DATA TO USE:
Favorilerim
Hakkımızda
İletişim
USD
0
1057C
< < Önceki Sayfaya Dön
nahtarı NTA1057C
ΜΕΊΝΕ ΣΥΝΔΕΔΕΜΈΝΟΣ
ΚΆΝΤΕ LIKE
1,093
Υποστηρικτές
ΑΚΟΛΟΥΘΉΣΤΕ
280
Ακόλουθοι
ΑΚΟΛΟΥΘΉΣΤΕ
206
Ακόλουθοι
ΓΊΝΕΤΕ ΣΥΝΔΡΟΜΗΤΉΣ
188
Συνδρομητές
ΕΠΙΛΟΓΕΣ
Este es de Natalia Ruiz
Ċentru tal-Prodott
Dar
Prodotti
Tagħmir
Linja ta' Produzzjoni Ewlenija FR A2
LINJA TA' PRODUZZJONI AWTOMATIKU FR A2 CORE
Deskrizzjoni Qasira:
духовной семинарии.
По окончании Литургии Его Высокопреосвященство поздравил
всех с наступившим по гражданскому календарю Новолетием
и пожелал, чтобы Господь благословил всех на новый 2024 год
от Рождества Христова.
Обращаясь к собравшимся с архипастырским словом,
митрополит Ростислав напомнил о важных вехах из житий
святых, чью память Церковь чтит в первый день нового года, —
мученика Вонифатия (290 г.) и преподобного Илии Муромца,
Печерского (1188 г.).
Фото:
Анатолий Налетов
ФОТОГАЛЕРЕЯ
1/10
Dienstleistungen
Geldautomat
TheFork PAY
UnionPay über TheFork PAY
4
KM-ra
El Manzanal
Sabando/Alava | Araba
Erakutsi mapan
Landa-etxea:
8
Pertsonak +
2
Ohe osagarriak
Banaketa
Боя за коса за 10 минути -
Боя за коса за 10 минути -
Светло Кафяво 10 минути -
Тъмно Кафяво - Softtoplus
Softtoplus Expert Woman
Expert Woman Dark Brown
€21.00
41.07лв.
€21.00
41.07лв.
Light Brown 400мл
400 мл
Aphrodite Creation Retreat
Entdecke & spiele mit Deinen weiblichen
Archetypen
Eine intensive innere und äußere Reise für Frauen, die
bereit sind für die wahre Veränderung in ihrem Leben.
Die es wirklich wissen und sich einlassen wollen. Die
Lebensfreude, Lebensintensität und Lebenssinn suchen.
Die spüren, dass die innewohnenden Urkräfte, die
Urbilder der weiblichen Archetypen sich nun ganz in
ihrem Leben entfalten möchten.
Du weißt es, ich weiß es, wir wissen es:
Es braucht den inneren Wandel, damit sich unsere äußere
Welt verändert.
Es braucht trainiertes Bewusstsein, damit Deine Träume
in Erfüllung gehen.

PROBLEM:
Please copy out every line of text from each of the records above, without changing anything.

SOLUTION TO THIS PROBLEM:
Favorilerim
Hakkımızda
İletişim
USD
0
1057C
< < Önceki Sayfaya Dön
nahtarı NTA1057C
ΜΕΊΝΕ ΣΥΝΔΕΔΕΜΈΝΟΣ
ΚΆΝΤΕ LIKE
1,093
Υποστηρικτές
ΑΚΟΛΟΥΘΉΣΤΕ
280
Ακόλουθοι
ΑΚΟΛΟΥΘΉΣΤΕ
206
Ακόλουθοι
ΓΊΝΕΤΕ ΣΥΝΔΡΟΜΗΤΉΣ
188
Συνδρομητές
ΕΠΙΛΟΓΕΣ
Este es de Natalia Ruiz
Ċentru tal-Prodott
Dar
Prodotti
Tagħmir
Linja ta' Produzzjoni Ewlenija FR A2
LINJA TA' PRODUZZJONI AWTOMATIKU FR A2 CORE
Deskrizzjoni Qasira:
духовной семинарии.
По окончании Литургии Его Высокопреосвященство поздравил
всех с наступившим по гражданскому календарю Новолетием
и пожелал, чтобы Господь благословил всех на новый 2024 год
от Рождества Христова.
Обращаясь к собравшимся с архипастырским словом,
митрополит Ростислав напомнил о важных вехах из житий
святых, чью память Церковь чтит в первый день нового года, —
мученика Вонифатия (290 г.) и преподобного Илии Муромца,
Печерского (1188 г.).
Фото:
Анатолий Налетов
ФОТОГАЛЕРЕЯ
1/10
Dienstleistungen
Geldautomat
TheFork PAY
UnionPay über TheFork PAY
4
KM-ra
El Manzanal
Sabando/Alava | Araba
Erakutsi mapan
Landa-etxea:
8
Pertsonak +
2
Ohe osagarriak
Banaketa
Боя за коса за 10 минути -
Боя за коса за 10 минути -
Светло Кафяво 10 минути -
Тъмно Кафяво - Softtoplus
Softtoplus Expert Woman
Expert Woman Dark Brown
€21.00
41.07лв.
€21.00
41.07лв.
Light Brown 400мл
400 мл
Aphrodite Creation Retreat
Entdecke & spiele mit Deinen weiblichen
Archetypen
Eine intensive innere und äußere Reise für Frauen, die
bereit sind für die wahre Veränderung in ihrem Leben.
Die es wirklich wissen und sich einlassen wollen. Die
Lebensfreude, Lebensintensität und Lebenssinn suchen.
Die spüren, dass die innewohnenden Urkräfte, die
Urbilder der weiblichen Archetypen sich nun ganz in
ihrem Leben entfalten möchten.
Du weißt es, ich weiß es, wir wissen es:
Es braucht den inneren Wandel, damit sich unsere äußere
Welt verändert.
Es braucht trainiertes Bewusstsein, damit Deine Träume
in Erfüllung gehen.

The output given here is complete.